» REQUIREMENT: In the post below about a first week in a new job, please say where the Away Day was held.

So the week has been a bit of a blur really. I have met new people, learned about new systems and software packages, learned how to use the phone system and then had the phone taken away and Skype for business installed. I’ve booked myself on inductions, got lost in buildings, found the library, got lost a bit more, set up calendars, email and folder structures, met more people, talked about teaching, timetables and Foucault… It’s all good.

I am in a big open plan office which will take some getting used to – for a start I may have to dial down the swearing at technology a little. I quite like the noise around me – it helps me focus (Am I weird?) but I don’t know how that will work out in the long run – will people interrupt my by coming over? We’ll see. I am glad I am at the back of the office rather than in the middle where people walk past all the time. I will also have to do much of my writing work at home because there’s not enough space for me to spread out all my crap around me.

The week finished with an Away Day today. A number of things struck me about that. First, it was actually sort of away… Well, it felt like it was away to me – it was at Headingly stadium in the Carnegie Pavilion overlooking the cricket ground. It is a Leeds Beckett building so it wasn’t really away but it felt like it, particularly because there was a match on.

Items from a data source:
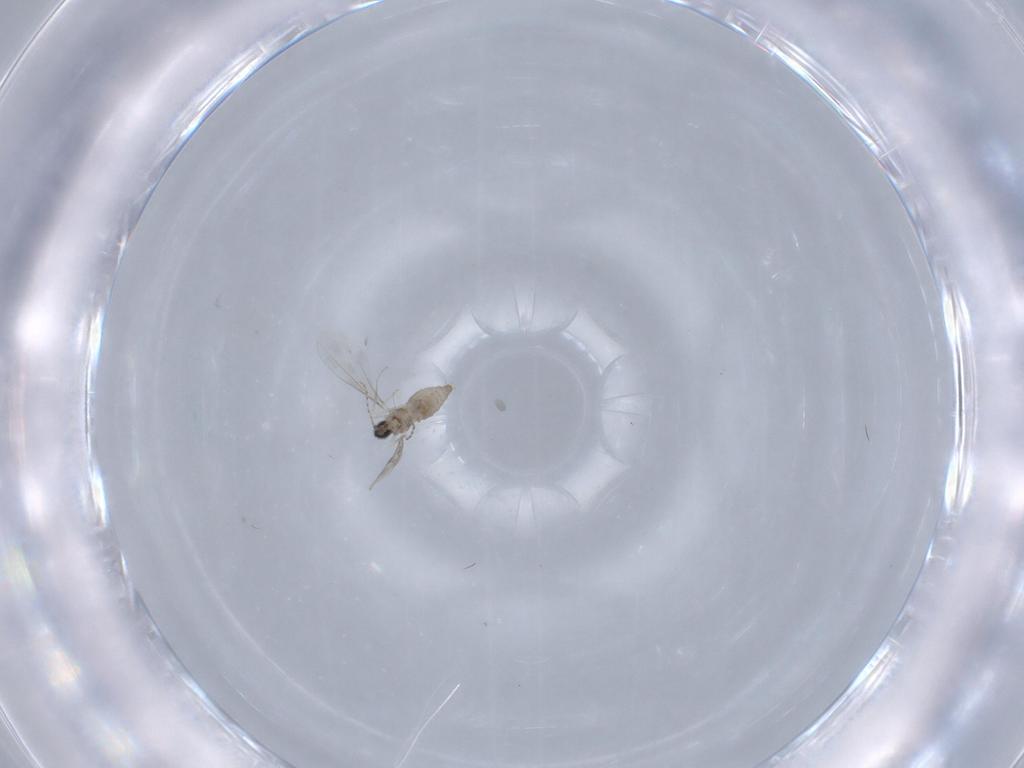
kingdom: Animalia
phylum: Arthropoda
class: Insecta
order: Diptera
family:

» EXERCISE ANSWER: At Headingly stadium, in the Carnegie Pavilion overlooking the cricket ground.